Most recently they have been awarded funding for their latest stop motion animated short I Wish I Were an Elephant from the UK Film Council, New Cinema Fund, Digital Shorts Scheme via regional screen agency Screen East.

== Littlenobody Projects to date ==

- I Wish I Were an Elephant - Funded by Screen East & UK Film Council - September 2011
- Ballad of a Poor Man - Music Video for Vaughn King - December 2009
- Magpie - Short Film - September 2009
- Weather Beaten - Short Film for Commonwealth Vision Awards - January 2009
- Every Time I close my Eyes - Music Video for Clare Blackman - December 2008
- Two Times, Three Times for - Music Video for Reason or Romanza - April 2008
- Interduvet Yarns - Music Video for Hybernation - November 2007
- What Cassandra Saw - Short Film - September 2007
- Yeah, You can me my Muse - Music Video for Amplifico - August 2007
- Visual for multimedia events - Shoplands with Sutton - July 2007
- Thou Shalt Always Kill - Music Video for Dan le sac vs Scroobius Pip - April 2007
- Music monkeys - Music Video for BB Music House - August 2006
- Showreel Littlenobody For 2008

== Littlenobody Festivals, Awards and Screenings to date ==

- Cambridge Film Festival 31st 2011 - EM Media Digital Shorts - I Wish I Were an Elephant
- Animated Encounters 16th International Film Festival 2010 - Channel 4 Industry screening - I Wish I Were an Elephant
- Nozstock Festival 2010 - Thou Shalt Always Kill & Interduvet Yarns, Herefordshire
- 4Talent Animation Award Channel 4 - 2008
- Final 12 Virgin Media Shorts 2008 - What Cassandra Saw - Year tour in over 212 cinemas on 35mm
- London Socialist Film Co-op screening 2008 - Thou Shalt Always Kill
- Sundown Multimedia Night 2008 - What Cassandra Saw & Interduvet Yarns
- ZEBRA Poetry Berlin Film Festival 2008 - Interduvet Yarns
- Southend Six Festival 2008 - What Cassandra Saw
- Clermont-Ferrand Shorts Market 2008 - What Cassandra Saw & Thou shalt Always Kill
- Northern Lights Film Festival 2007 - What Cassandra Saw
- Envy Post - Industry screening 2007 - Thou Shalt Always Kill
- Interfilm Berlin 2007 - Thou Shalt Always Kill
- Encounters Bristol Short Film Festival 2007 - Thou Shalt Always Kill
- The National Media Museum Bradford Animation Film Festival 2007 - Thou Shalt Always Kill,
- Sutton with Shoplands in Rochford Festival 2007 - Visuals
- LFS Leigh-on-Sea Film Society Film Festival 2007 - Thou Shalt Always Kill

== Reviews ==

The 4Talent Animation Award was judged by Ruth Fielding, Lupus Films and animation consultant to Channel 4, and Helen Brunsdon, Development Executive at Aardman who said regarding Littlenobody's portfolio “Stand out work with a real wow-factor.
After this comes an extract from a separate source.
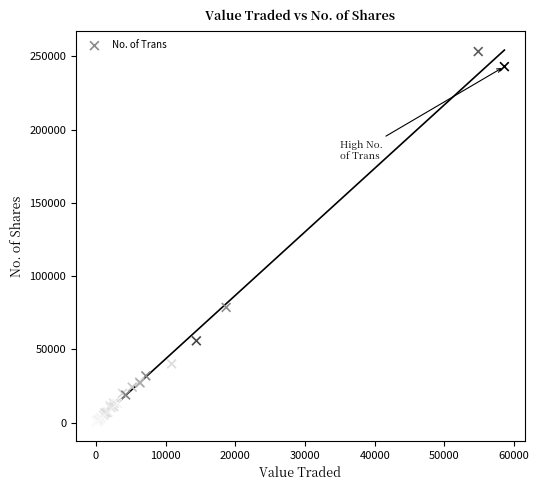

What Y value in the scatter plot is closest to 126793?

78704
Impressive and diverse use of techniques and an ability to challenge the viewer and themselves. Given a chance and some decent budgets, you just know these two talented animators are going to go on to bigger and better things. We were also very impressed by their ability to self promote via their website.”.
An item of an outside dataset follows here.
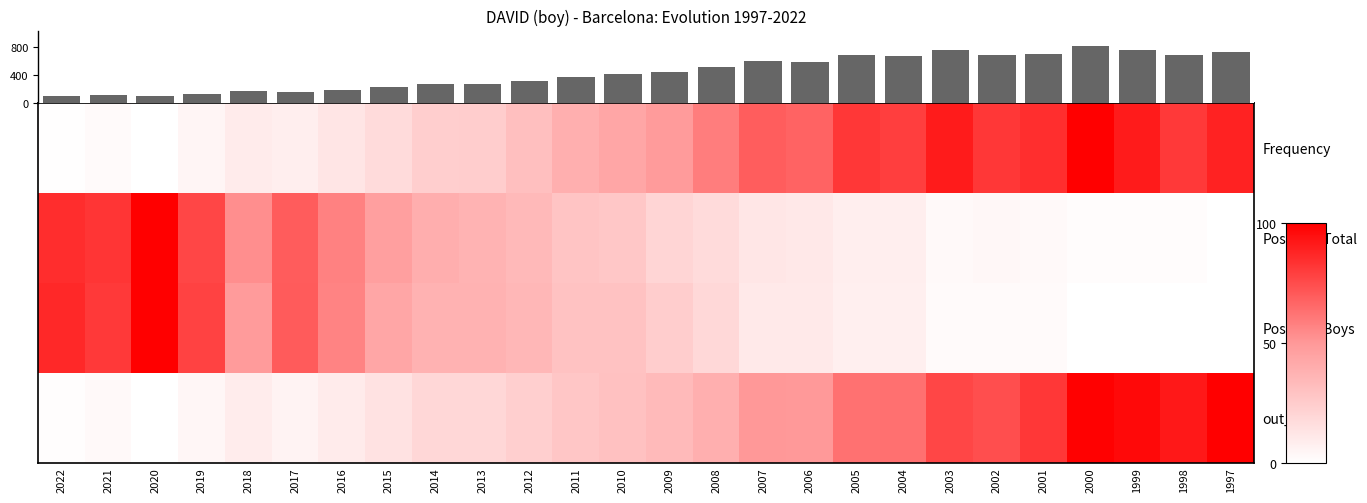

Read the Frequency value at 2022.

101.0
Ian Lumsden World animation blogger adds "I first noticed their music video Thou Shalt Always Kill when I previewed the weekend's BAF 07. It was most professionally done. I was therefore impressed to discover it was produced by a fledgling studio. Also surprising is the diversity of work produced in a short period of time .........Sometimes the combination of live action and animation jars. This is decidedly not the case here. Filters, excellent lighting, interesting camera angles and stop motion techniques, together with animated twinkling effects lead naturally into the interspersed animated sections. Their website is developing apace and belies its short life........A perfect blend of traditional animation and eye popping contemporary film-making. Karen is a fizzing PR machine and it helps if you have quality to sell because they are pretty special in that department too .....There is a beauty bestowed on the scene and always there is an edgy magic to the production. An imaginative, original approach."